Input data:
******
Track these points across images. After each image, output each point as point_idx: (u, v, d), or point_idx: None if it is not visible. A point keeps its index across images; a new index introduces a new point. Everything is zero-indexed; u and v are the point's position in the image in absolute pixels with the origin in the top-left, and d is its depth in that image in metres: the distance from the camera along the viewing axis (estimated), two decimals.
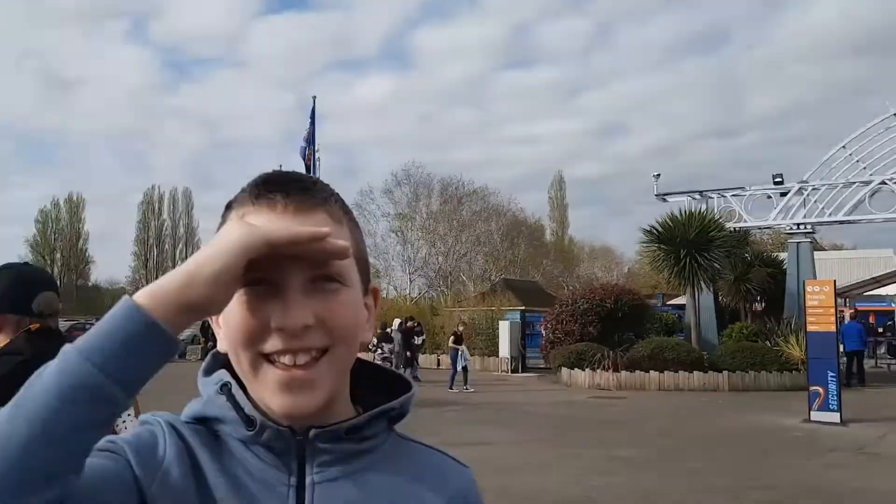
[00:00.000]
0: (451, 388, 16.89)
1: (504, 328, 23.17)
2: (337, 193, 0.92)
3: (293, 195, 0.86)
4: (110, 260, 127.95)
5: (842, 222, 21.35)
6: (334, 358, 0.85)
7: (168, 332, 0.72)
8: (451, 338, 18.44)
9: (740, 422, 12.14)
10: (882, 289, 28.57)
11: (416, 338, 19.93)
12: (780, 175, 21.66)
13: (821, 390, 12.15)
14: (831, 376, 12.12)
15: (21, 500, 0.65)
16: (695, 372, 17.65)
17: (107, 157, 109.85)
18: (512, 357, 22.88)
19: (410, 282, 42.28)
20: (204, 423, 0.91)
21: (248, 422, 0.86)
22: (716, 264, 19.28)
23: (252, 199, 0.87)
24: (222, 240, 0.76)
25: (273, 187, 0.86)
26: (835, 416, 11.88)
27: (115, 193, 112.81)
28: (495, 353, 23.33)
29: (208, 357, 0.95)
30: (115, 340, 0.69)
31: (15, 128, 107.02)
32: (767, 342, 18.58)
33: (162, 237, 77.30)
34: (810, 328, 12.62)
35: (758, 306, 23.63)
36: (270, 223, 0.82)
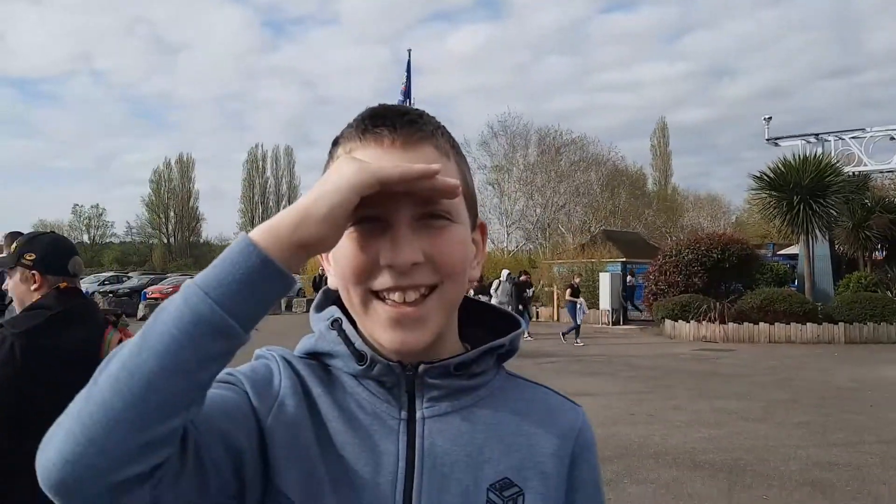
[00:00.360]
0: (577, 342, 16.43)
1: (605, 280, 22.85)
2: (443, 126, 0.91)
3: (400, 129, 0.85)
4: (219, 217, 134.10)
5: None
6: (442, 295, 0.85)
7: (283, 269, 0.72)
8: (568, 290, 17.72)
9: (856, 375, 11.55)
10: None
11: (527, 291, 19.43)
12: None
13: None
14: None
15: (147, 431, 0.67)
16: (808, 324, 16.89)
17: (213, 118, 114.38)
18: (613, 309, 22.58)
19: (507, 235, 42.05)
20: (316, 358, 0.93)
21: (359, 356, 0.87)
22: (832, 211, 18.28)
23: (359, 134, 0.86)
24: (334, 178, 0.75)
25: (380, 122, 0.86)
26: None
27: (222, 153, 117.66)
28: (595, 305, 23.06)
29: (319, 294, 0.97)
30: (233, 277, 0.70)
31: (128, 93, 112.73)
32: (888, 292, 17.53)
33: (266, 194, 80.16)
34: None
35: (878, 255, 22.26)
36: (378, 159, 0.82)
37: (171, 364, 0.67)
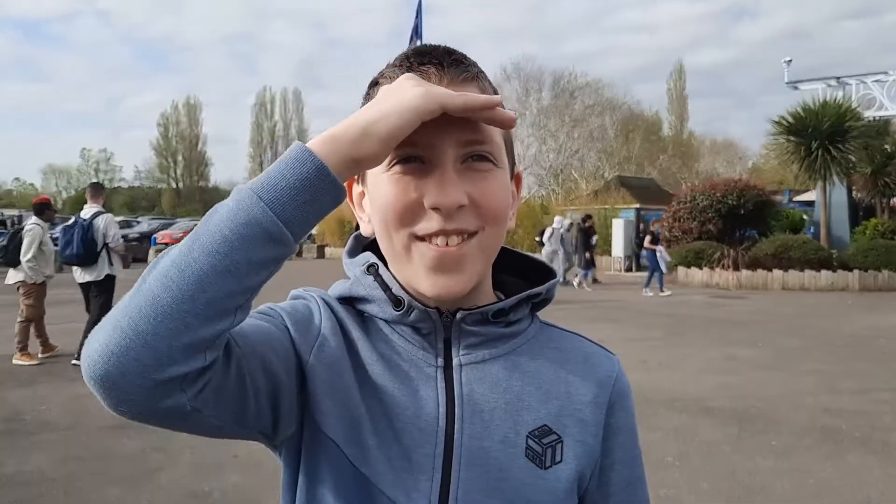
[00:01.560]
0: (661, 292, 15.74)
1: (618, 227, 22.74)
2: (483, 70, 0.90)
3: (448, 68, 0.83)
4: (228, 162, 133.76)
5: None
6: (483, 241, 0.83)
7: (337, 179, 0.71)
8: (648, 237, 16.46)
9: (869, 323, 11.52)
10: None
11: (593, 237, 18.54)
12: None
13: None
14: None
15: (194, 330, 0.67)
16: (822, 271, 16.81)
17: (220, 60, 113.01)
18: (626, 256, 22.53)
19: None
20: (350, 303, 0.92)
21: (396, 301, 0.86)
22: (851, 157, 18.02)
23: (404, 72, 0.82)
24: (397, 98, 0.73)
25: (426, 59, 0.84)
26: None
27: (229, 96, 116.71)
28: (608, 252, 23.00)
29: (350, 240, 0.96)
30: (287, 182, 0.69)
31: (134, 35, 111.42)
32: None
33: (275, 138, 79.70)
34: None
35: None
36: None
37: (222, 264, 0.67)
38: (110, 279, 8.08)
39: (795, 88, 21.88)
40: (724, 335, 10.40)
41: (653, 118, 53.60)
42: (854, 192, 21.12)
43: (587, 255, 17.54)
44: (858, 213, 20.99)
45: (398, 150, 0.78)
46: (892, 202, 21.83)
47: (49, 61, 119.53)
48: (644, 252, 17.23)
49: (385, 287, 0.87)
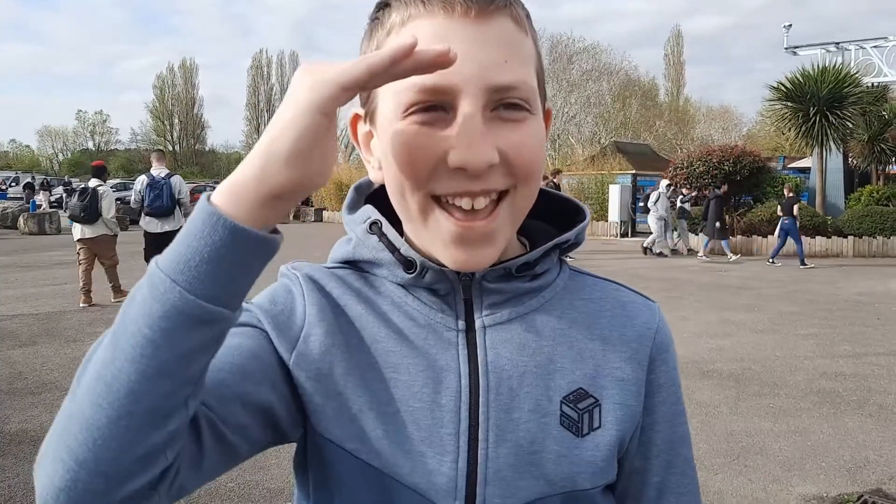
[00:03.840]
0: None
1: (614, 192, 22.71)
2: None
3: None
4: (225, 125, 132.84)
5: None
6: (514, 201, 0.72)
7: (258, 234, 0.58)
8: (796, 206, 15.72)
9: (864, 288, 11.60)
10: None
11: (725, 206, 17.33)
12: None
13: None
14: None
15: (141, 444, 0.58)
16: (817, 237, 16.88)
17: (216, 22, 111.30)
18: (621, 221, 22.55)
19: None
20: (355, 267, 0.82)
21: (407, 263, 0.76)
22: (848, 123, 17.96)
23: None
24: (287, 106, 0.59)
25: None
26: None
27: (226, 59, 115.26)
28: (605, 217, 23.01)
29: (350, 192, 0.85)
30: (200, 256, 0.57)
31: None
32: None
33: (272, 101, 79.12)
34: None
35: (892, 169, 21.99)
36: (445, 30, 0.68)
37: (151, 368, 0.57)
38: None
39: (795, 54, 21.74)
40: (720, 299, 10.46)
41: (649, 84, 53.32)
42: (850, 159, 21.12)
43: (717, 224, 16.17)
44: (854, 180, 21.00)
45: (415, 95, 0.67)
46: (887, 169, 21.85)
47: (45, 23, 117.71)
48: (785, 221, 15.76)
49: (392, 248, 0.77)
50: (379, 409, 0.75)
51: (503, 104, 0.69)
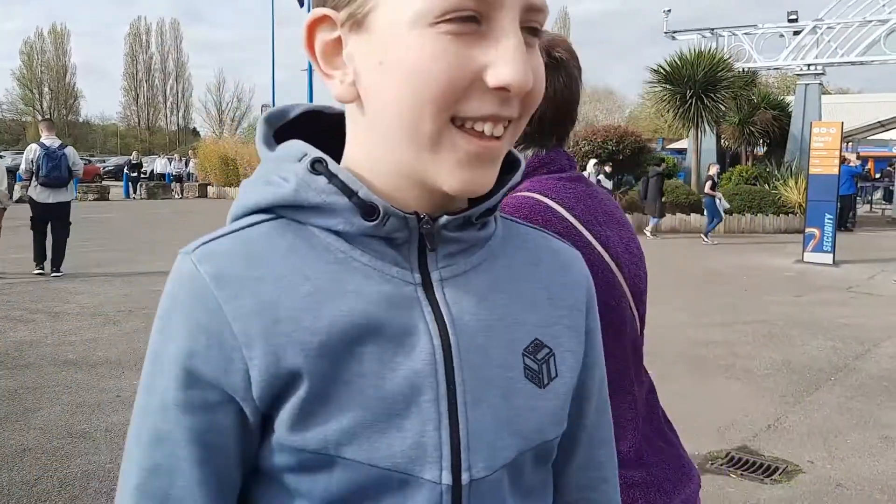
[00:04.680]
0: (705, 239, 15.40)
1: None
2: None
3: None
4: (100, 96, 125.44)
5: (854, 63, 20.68)
6: (514, 133, 0.66)
7: None
8: (708, 183, 15.85)
9: (733, 262, 12.35)
10: (885, 133, 28.25)
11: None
12: (796, 12, 20.74)
13: (816, 232, 12.30)
14: (828, 218, 12.24)
15: None
16: (692, 214, 17.77)
17: None
18: None
19: None
20: (279, 216, 0.69)
21: (368, 209, 0.66)
22: (721, 106, 18.94)
23: None
24: None
25: None
26: (828, 258, 12.10)
27: (101, 26, 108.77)
28: None
29: (261, 125, 0.74)
30: None
31: None
32: (766, 185, 18.58)
33: (151, 71, 75.38)
34: (813, 171, 12.58)
35: (759, 150, 23.45)
36: None
37: None
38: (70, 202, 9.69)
39: (673, 38, 22.64)
40: None
41: None
42: (722, 141, 22.33)
43: (662, 200, 16.43)
44: (726, 160, 22.22)
45: (443, 4, 0.59)
46: (755, 150, 23.27)
47: None
48: (704, 199, 16.35)
49: (349, 192, 0.66)
50: (340, 395, 0.65)
51: (527, 27, 0.63)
******
Work item: Print exactly the lines of the listing above starting at the line containing "1: (504, 328, 23.17)" and ending at the line containing "31: (15, 128, 107.02)", both included.

Exercise result:
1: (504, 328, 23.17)
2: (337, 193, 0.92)
3: (293, 195, 0.86)
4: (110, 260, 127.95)
5: (842, 222, 21.35)
6: (334, 358, 0.85)
7: (168, 332, 0.72)
8: (451, 338, 18.44)
9: (740, 422, 12.14)
10: (882, 289, 28.57)
11: (416, 338, 19.93)
12: (780, 175, 21.66)
13: (821, 390, 12.15)
14: (831, 376, 12.12)
15: (21, 500, 0.65)
16: (695, 372, 17.65)
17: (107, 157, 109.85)
18: (512, 357, 22.88)
19: (410, 282, 42.28)
20: (204, 423, 0.91)
21: (248, 422, 0.86)
22: (716, 264, 19.28)
23: (252, 199, 0.87)
24: (222, 240, 0.76)
25: (273, 187, 0.86)
26: (835, 416, 11.88)
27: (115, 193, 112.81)
28: (495, 353, 23.33)
29: (208, 357, 0.95)
30: (115, 340, 0.69)
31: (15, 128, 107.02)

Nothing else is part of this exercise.